When you repeat the entries below, please keep them exact and leave out the pictures.

DATA RECORDS:
——
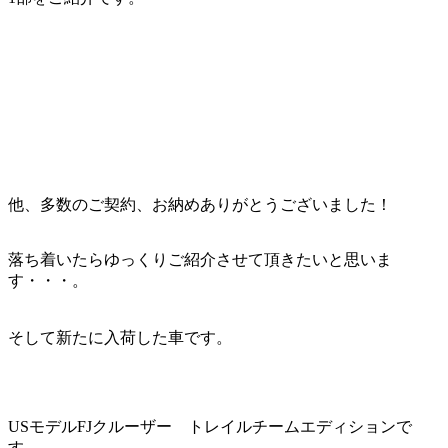
他、多数のご契約、お納めありがとうございました！
落ち着いたらゆっくりご紹介させて頂きたいと思いま
す・・・。
そして新たに入荷した車です。
USモデルFJクルーザー トレイルチームエディションで
す。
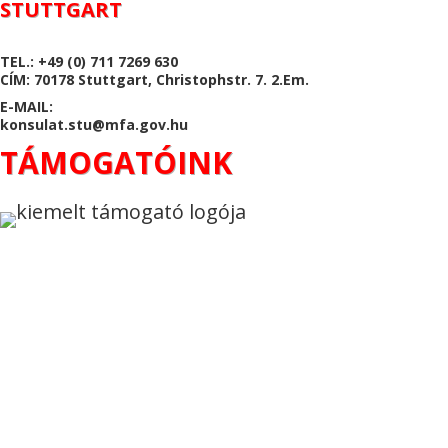
STUTTGART
TEL.: +49 (0) 711 7269 630
CÍM: 70178 Stuttgart, Christophstr. 7. 2.Em.
E-MAIL:
konsulat.stu@mfa.gov.hu
TÁMOGATÓINK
——
EXPECTED OUTPUT:
他、多数のご契約、お納めありがとうございました！
落ち着いたらゆっくりご紹介させて頂きたいと思いま
す・・・。
そして新たに入荷した車です。
USモデルFJクルーザー トレイルチームエディションで
す。
STUTTGART
TEL.: +49 (0) 711 7269 630
CÍM: 70178 Stuttgart, Christophstr. 7. 2.Em.
E-MAIL:
konsulat.stu@mfa.gov.hu
TÁMOGATÓINK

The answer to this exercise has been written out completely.